問題の指示:
説教の本文から、「ローマの信徒への手紙3章1~18節」を含む語句で始まり「の優れた点を話題にし始める。」で終わる部分を、一字も変えずに書き写しなさい。

砧教会説教2016年10月16日
「正しい者は一人もいない」
ローマの信徒への手紙3章1~18節
今日のタイトルも、もちろん私の言葉ではない。これはパウロが引用する旧約聖書の言葉である。ただし、この箇所の出どころは詩編14編1-3節とされるが、タイトルのような言葉はなく、「善を行う者はいない」とあるだけである。細かい議論は避けるが、パウロが意図的に語っている言葉かもしれない。
さて、2章の終わりでは「内面がユダヤ人であるものこそがユダヤ人であり、文字ではなく、霊によって心に施された割礼こそ割礼なのです」と述べ、外形的、儀礼的な区別によってユダヤ人であると主張することに意味はないことを喝破した。それに続くのが今日の聖書である。ここでは一転してユダヤ人の優れた点を話題にし始める。

データセット:
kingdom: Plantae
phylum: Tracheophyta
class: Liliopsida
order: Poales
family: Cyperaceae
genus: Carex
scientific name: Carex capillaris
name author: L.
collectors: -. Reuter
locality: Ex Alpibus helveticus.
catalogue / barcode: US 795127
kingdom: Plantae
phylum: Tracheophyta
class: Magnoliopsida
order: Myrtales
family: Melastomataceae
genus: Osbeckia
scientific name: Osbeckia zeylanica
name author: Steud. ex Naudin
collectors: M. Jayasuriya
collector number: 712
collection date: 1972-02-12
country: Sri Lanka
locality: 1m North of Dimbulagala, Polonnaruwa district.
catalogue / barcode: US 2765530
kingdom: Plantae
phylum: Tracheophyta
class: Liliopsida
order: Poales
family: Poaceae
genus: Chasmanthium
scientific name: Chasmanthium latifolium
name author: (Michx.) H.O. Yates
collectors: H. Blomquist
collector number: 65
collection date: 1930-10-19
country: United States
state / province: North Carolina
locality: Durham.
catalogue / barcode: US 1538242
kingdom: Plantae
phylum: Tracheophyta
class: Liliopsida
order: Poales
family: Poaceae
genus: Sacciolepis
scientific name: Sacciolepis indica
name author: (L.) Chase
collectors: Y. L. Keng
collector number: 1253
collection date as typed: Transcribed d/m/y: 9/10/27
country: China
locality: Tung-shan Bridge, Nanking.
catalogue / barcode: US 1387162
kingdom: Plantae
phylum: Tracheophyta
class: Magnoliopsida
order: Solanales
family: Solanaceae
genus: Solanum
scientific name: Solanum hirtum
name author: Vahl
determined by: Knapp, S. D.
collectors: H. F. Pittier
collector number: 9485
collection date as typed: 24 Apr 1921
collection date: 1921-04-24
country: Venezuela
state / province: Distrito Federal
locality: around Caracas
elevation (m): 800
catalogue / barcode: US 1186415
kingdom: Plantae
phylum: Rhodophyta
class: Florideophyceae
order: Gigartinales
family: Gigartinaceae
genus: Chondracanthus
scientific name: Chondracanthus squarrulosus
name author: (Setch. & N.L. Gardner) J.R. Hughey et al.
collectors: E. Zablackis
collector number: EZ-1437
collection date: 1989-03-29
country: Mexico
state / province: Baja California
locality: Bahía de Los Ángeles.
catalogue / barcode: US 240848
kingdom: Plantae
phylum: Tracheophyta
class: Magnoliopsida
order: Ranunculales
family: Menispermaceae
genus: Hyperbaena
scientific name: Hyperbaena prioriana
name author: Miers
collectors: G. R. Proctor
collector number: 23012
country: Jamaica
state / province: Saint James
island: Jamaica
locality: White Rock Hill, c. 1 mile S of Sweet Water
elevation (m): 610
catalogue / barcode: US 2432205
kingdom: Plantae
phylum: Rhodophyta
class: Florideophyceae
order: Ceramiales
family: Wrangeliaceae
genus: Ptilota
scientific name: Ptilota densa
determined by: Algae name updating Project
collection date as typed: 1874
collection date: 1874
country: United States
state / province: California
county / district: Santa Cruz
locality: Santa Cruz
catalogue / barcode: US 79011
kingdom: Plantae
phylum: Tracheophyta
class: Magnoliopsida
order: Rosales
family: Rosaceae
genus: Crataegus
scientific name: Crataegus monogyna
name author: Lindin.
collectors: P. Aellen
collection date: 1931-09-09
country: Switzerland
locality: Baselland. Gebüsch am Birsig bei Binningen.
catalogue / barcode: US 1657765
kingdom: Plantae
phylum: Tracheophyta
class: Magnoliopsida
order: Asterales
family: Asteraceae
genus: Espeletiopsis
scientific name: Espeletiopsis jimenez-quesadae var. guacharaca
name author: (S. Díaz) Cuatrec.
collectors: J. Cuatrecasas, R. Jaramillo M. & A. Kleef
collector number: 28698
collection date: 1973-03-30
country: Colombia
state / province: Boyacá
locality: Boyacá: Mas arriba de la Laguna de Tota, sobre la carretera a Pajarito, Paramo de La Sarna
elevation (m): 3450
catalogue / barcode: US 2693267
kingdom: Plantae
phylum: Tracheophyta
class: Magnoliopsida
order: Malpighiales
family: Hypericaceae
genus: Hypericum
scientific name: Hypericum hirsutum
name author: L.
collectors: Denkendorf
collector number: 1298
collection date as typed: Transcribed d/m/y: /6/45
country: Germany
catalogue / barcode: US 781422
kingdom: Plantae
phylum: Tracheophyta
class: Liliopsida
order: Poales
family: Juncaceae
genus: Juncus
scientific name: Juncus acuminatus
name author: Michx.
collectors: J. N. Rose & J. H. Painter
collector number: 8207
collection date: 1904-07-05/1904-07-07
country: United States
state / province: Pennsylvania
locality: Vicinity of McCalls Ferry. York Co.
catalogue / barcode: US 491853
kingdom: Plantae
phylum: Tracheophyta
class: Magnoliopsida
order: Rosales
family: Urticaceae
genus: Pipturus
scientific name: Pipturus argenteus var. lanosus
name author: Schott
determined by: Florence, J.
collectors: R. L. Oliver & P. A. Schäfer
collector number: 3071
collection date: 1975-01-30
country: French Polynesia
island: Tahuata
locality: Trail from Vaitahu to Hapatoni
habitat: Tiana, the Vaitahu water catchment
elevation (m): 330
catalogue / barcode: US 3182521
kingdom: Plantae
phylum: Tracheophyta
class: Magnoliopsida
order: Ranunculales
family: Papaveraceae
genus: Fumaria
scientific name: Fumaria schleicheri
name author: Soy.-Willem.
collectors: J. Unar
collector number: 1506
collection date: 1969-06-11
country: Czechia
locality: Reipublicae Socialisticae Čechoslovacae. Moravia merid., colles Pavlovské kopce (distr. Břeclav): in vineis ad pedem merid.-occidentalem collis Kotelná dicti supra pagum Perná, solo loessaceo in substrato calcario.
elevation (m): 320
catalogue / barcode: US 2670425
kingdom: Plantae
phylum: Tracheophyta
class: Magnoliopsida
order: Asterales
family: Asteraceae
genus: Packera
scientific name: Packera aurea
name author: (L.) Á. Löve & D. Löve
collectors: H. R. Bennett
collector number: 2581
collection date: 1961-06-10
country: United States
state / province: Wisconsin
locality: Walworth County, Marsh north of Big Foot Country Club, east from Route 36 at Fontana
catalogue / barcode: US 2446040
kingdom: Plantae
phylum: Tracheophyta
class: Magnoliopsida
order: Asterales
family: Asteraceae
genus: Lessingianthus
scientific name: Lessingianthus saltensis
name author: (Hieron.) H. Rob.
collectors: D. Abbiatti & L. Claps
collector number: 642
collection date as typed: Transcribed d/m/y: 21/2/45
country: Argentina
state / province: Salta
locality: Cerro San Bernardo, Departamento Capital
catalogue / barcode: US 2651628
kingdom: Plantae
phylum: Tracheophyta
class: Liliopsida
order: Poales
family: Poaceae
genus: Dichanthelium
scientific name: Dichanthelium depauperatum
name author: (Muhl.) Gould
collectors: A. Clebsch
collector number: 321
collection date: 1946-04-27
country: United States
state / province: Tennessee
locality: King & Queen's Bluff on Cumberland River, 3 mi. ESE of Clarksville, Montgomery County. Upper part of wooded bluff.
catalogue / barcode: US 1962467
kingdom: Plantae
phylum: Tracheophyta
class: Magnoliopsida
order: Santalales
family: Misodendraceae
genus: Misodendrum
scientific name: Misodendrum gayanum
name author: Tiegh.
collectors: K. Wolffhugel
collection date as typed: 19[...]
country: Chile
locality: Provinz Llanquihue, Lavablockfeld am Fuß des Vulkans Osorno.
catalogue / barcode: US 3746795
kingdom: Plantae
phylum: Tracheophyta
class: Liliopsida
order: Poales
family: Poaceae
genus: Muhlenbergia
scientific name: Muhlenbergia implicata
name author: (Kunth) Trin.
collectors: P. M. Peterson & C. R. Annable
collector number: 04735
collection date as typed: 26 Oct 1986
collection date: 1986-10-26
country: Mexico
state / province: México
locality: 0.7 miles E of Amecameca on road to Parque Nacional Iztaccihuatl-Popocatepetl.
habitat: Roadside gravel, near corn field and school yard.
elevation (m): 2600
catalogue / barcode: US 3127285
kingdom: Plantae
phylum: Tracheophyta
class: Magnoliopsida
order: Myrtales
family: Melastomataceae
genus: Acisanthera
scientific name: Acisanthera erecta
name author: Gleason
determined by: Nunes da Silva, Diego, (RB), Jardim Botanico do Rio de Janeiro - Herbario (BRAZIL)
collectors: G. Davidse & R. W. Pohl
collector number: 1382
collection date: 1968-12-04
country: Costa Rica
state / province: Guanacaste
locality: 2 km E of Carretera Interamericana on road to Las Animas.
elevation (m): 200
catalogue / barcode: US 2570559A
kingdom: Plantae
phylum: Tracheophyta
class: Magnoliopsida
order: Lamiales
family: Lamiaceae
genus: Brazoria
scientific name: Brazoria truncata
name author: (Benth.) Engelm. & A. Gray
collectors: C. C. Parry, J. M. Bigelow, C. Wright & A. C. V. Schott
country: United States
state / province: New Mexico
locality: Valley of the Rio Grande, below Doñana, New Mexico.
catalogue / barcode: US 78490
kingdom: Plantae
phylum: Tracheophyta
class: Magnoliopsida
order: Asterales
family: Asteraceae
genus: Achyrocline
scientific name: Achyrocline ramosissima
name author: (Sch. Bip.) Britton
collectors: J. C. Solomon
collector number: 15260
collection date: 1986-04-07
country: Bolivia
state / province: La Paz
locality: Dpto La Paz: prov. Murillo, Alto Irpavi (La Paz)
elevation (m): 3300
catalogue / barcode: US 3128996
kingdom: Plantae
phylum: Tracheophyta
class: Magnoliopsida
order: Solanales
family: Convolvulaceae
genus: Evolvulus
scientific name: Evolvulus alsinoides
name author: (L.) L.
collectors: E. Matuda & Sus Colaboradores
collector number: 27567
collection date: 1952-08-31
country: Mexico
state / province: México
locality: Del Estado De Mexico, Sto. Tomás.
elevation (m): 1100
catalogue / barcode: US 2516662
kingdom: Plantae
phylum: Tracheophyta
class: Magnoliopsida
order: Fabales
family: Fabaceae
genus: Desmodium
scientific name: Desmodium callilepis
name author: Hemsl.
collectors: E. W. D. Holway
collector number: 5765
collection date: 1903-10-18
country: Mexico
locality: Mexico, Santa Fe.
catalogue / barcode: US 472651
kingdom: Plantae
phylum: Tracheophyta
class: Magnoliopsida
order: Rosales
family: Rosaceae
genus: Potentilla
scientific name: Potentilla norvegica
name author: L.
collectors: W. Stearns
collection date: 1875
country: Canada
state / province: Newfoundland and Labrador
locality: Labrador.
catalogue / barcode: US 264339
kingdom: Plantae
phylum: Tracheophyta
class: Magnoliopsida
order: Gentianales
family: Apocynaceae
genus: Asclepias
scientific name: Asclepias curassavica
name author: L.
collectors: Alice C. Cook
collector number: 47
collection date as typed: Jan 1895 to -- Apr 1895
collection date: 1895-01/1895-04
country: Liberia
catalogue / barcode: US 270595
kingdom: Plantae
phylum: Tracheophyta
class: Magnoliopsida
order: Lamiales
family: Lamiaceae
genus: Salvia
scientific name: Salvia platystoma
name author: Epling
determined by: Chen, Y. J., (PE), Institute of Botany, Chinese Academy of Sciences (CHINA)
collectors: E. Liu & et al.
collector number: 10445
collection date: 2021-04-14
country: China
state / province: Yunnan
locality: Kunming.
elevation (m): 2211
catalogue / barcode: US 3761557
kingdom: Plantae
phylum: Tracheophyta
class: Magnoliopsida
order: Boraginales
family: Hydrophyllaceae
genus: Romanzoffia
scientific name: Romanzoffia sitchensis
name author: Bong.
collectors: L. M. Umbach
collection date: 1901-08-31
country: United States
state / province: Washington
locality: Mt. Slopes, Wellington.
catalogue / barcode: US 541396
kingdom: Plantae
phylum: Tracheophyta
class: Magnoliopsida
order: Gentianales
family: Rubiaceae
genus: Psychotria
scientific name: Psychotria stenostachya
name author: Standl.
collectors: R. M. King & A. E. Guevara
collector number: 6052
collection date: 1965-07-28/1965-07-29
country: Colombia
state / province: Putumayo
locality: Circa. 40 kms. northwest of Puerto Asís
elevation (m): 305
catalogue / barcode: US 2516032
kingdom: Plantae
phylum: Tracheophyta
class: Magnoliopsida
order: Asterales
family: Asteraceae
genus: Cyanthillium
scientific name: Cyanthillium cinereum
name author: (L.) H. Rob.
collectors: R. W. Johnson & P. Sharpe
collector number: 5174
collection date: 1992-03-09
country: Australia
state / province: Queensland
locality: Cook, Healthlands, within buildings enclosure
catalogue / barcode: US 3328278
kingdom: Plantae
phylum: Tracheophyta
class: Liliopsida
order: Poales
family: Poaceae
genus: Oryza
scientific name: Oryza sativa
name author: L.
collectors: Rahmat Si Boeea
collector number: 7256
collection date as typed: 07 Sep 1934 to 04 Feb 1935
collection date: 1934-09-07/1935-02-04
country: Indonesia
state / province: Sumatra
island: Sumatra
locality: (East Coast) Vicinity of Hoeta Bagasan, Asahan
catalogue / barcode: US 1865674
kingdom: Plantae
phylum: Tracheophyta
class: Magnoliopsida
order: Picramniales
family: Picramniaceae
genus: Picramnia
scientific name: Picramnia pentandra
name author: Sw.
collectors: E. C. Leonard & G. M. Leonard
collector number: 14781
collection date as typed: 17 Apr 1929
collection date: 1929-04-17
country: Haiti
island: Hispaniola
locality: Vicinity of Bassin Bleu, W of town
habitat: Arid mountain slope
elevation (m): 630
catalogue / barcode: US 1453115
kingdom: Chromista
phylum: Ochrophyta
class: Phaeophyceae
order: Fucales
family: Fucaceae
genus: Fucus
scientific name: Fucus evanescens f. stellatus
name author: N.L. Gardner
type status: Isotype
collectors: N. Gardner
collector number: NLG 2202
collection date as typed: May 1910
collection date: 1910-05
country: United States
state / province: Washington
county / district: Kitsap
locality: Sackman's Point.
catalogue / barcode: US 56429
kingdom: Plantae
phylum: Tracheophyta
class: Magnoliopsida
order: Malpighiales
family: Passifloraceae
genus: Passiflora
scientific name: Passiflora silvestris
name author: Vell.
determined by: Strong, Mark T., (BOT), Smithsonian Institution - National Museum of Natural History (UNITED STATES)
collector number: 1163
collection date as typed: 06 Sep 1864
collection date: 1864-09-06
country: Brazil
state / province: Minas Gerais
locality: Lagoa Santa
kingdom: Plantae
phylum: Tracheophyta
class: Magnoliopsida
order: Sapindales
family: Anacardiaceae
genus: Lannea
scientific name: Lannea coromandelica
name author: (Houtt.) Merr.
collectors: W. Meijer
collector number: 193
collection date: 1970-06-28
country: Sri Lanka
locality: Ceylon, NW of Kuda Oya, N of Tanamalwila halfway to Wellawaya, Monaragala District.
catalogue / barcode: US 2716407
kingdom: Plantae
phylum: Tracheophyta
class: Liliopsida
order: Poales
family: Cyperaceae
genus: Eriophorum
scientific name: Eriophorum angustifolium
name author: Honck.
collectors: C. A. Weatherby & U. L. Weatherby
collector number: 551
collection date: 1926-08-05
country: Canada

最終解答:
ローマの信徒への手紙3章1~18節
今日のタイトルも、もちろん私の言葉ではない。これはパウロが引用する旧約聖書の言葉である。ただし、この箇所の出どころは詩編14編1-3節とされるが、タイトルのような言葉はなく、「善を行う者はいない」とあるだけである。細かい議論は避けるが、パウロが意図的に語っている言葉かもしれない。
さて、2章の終わりでは「内面がユダヤ人であるものこそがユダヤ人であり、文字ではなく、霊によって心に施された割礼こそ割礼なのです」と述べ、外形的、儀礼的な区別によってユダヤ人であると主張することに意味はないことを喝破した。それに続くのが今日の聖書である。ここでは一転してユダヤ人の優れた点を話題にし始める。